A retomada democrática irá ocorrer com o compromisso das mulheres negras que têm construído estratégias de resistência ao avanço da extrema direita junto às bases e na política institucional.
Em 2024, se realiza mais um ciclo de eleições municipais no Brasil. E dessa vez há um fato curioso na conjuntura internacional: este será um “super ano” eleitoral, com pelo menos 60 países indo às urnas para decidir os rumos das democracias ao redor do planeta. Nesse sentido, vale dizer que o cenário não é dos mais animadores: a conjuntura política internacional apresenta algumas vitórias, mas gera preocupação profunda dados os avanços da extrema direita na Europa e nos Estados Unidos – que historicamente têm grande influência sobre o contexto brasileiro.

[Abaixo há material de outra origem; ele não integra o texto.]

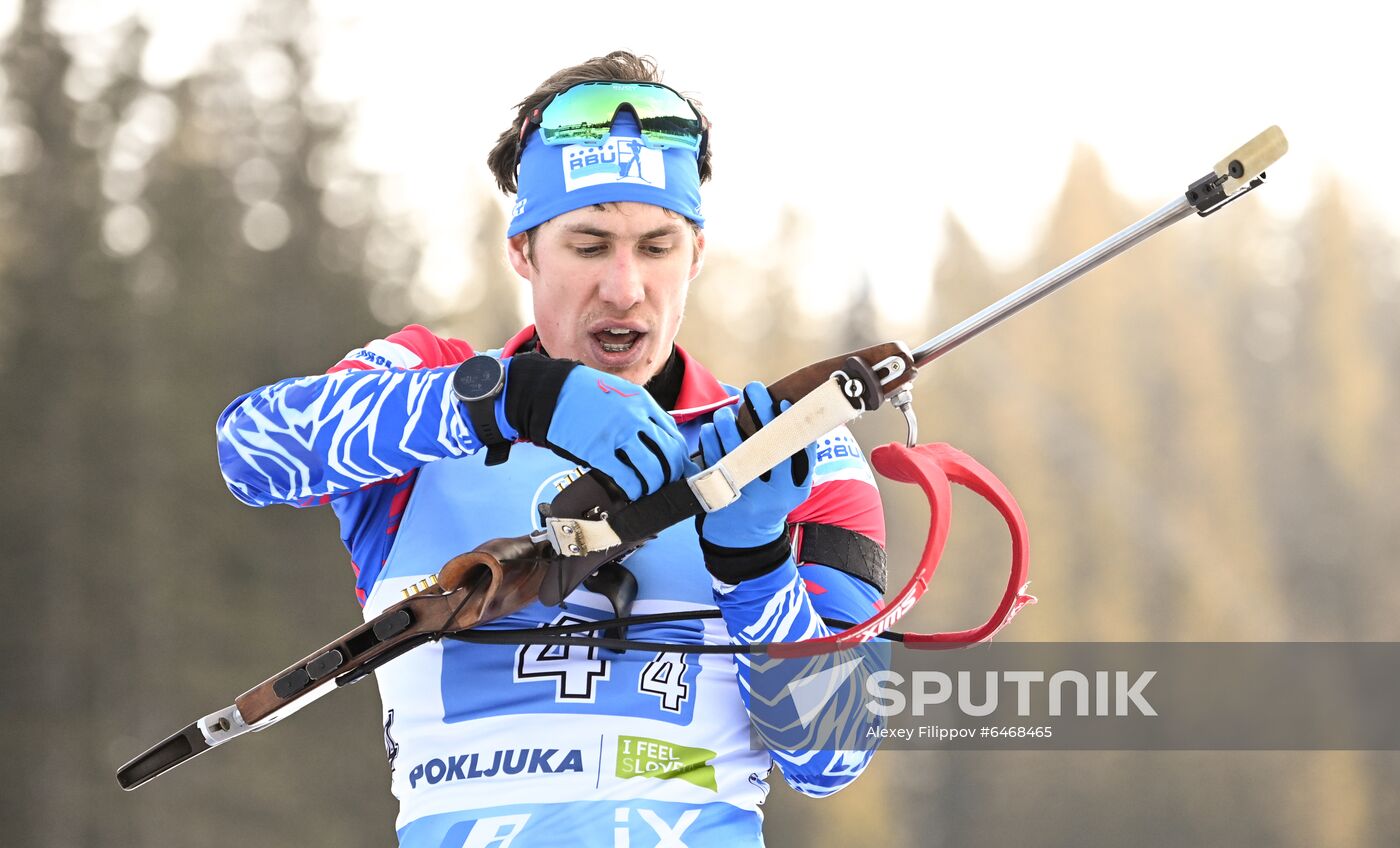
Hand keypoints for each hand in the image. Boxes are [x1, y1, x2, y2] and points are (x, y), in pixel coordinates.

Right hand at [500, 353, 693, 500]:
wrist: (551, 392)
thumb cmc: (583, 394)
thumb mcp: (620, 394)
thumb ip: (640, 413)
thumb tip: (656, 440)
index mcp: (643, 403)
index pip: (673, 435)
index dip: (679, 456)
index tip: (677, 467)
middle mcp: (636, 418)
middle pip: (668, 454)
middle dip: (671, 473)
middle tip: (667, 483)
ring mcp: (618, 435)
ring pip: (652, 469)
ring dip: (653, 484)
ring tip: (648, 489)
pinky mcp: (599, 451)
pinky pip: (626, 477)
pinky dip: (633, 489)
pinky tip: (631, 492)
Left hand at [696, 382, 813, 549]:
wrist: (745, 540)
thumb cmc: (771, 500)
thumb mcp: (791, 486)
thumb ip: (796, 458)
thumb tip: (796, 413)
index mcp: (795, 489)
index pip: (798, 452)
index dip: (792, 425)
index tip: (783, 402)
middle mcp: (773, 495)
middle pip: (767, 447)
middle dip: (761, 414)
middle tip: (754, 388)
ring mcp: (747, 498)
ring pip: (736, 453)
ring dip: (729, 426)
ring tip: (726, 410)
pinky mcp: (722, 498)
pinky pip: (714, 463)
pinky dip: (711, 442)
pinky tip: (712, 428)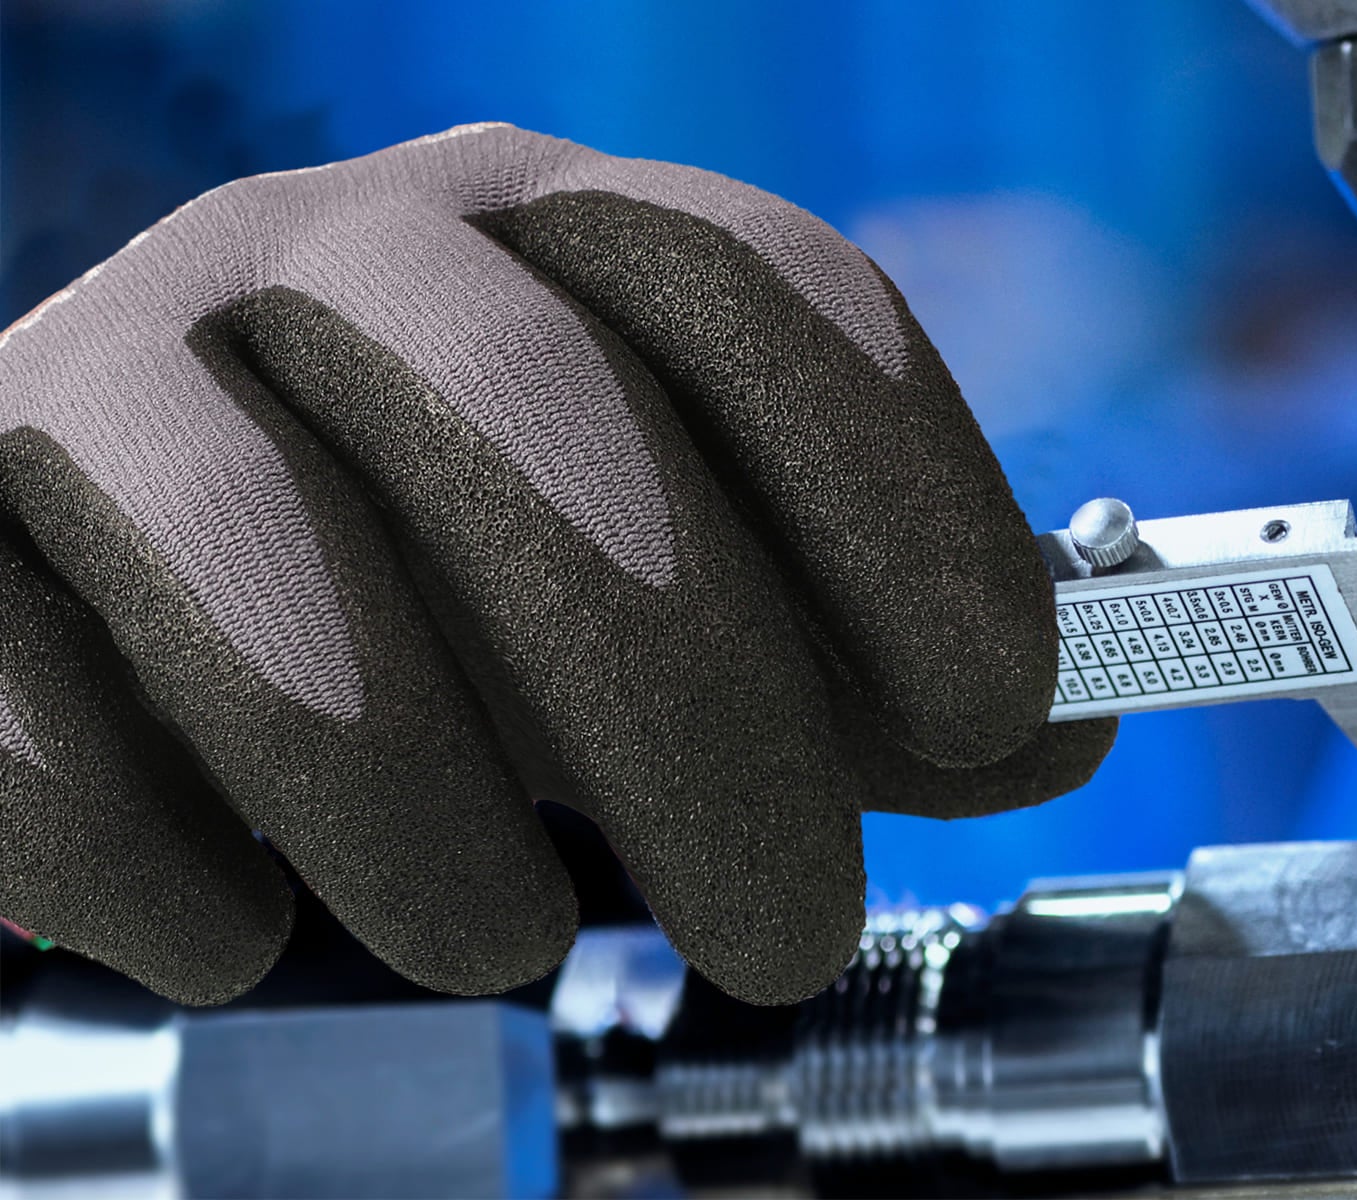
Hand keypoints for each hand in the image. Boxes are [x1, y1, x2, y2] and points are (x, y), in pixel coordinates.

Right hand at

Os resultados das eleições para o Parlamento Europeu, realizadas em junho de 2024, foram marcadas pela vitória de líderes nacionalistas, conservadores e linha-dura – ainda que grupos políticos de centro tenham sustentado seu poder de influência com um número significativo de cadeiras. Mesmo com um resultado aquém do esperado, a extrema direita consolidou seu avanço e marcou posição nesse espaço.
Na França, a ascensão do grupo ultranacionalista francês Reagrupamento Nacional (RN), de Marine Le Pen, demonstra fragilidades do campo progressista em fazer frente à popularidade de agendas anti-imigratórias, xenófobas e populistas.
A partir da mobilização das juventudes, as eleições à Assembleia Nacional do país deram vitória à esquerda, fechando o caminho para que a extrema direita no parlamento pudesse apontar o novo primeiro-ministro do país – mas não foram capazes de minar seu poder, cada vez mais crescente entre mulheres e junto a populações vulnerabilizadas socioeconomicamente.
Na Alemanha – que arrebatou o maior número de cadeiras no Parlamento Europeu – viu a extrema direita se fortalecer no país e na região. O partido Alternativa para a Alemanha (AfD) foi fundado em 2013 e foi se radicalizando a partir de discursos xenófobos graves e de relativização – e até reprodução – de premissas nazistas.
Finalmente, é importante destacar a disputa feita pela Hungria, a partir do protagonismo de Viktor Orbán, dentro do Parlamento Europeu. Orbán foi primeiro-ministro nos últimos 15 anos e se consolidou como um articulador influente da extrema direita na Europa e no mundo – a partir de alianças com o ex-presidente Jair Bolsonaro, o presidente russo Vladimir Putin e o ex-presidente dos EUA Donald Trump.
É alvo de críticas por parte da comunidade internacional sobre os seus padrões antidemocráticos (incluindo repressão a instituições educativas, organizações da sociedade civil e meios de comunicação) e de negação sistemática aos direitos das minorias (particularmente das comunidades migrantes e LGBTQIA+).
Como seguimento dos resultados das eleições para o Parlamento Europeu, Orbán conseguiu mobilizar um número suficiente de partidos para a criação do que pode ser o terceiro maior grupo parlamentar europeu, nomeado “Patriotas pela Europa”.
Já nos Estados Unidos, com desistência de Biden à corrida eleitoral, Kamala Harris – mulher negra de origem imigrante – é apontada por ele como a alternativa possível dos democratas para derrotar Trump. Ainda que a convenção que definirá o novo nome dos democratas para a disputa eleitoral seja só em agosto, a indicação de Harris por Biden já reverberou positivamente dentro do partido e na opinião pública.
Trump ainda lidera as pesquisas de intenção de voto em estados-chave e tem avançado para conquistar uma parcela significativa dos eleitores negros — percentagem que alcança o nível mais alto de apoio dos negros a qualquer candidato presidencial republicano desde a promulgação da Lei dos Direitos Civis de 1964.
Por isso, é possível que o investimento dos republicanos na conquista da base eleitoral que levou Biden à vitória quatro anos atrás possa passar a encontrar obstáculos com a guinada de Harris nessa corrida.
A possibilidade da candidatura de Kamala Harris à presidência pode ser a resposta para a retomada da confiança do eleitorado e é uma oportunidade histórica para que pela primeira vez uma mulher negra chefie a Casa Branca.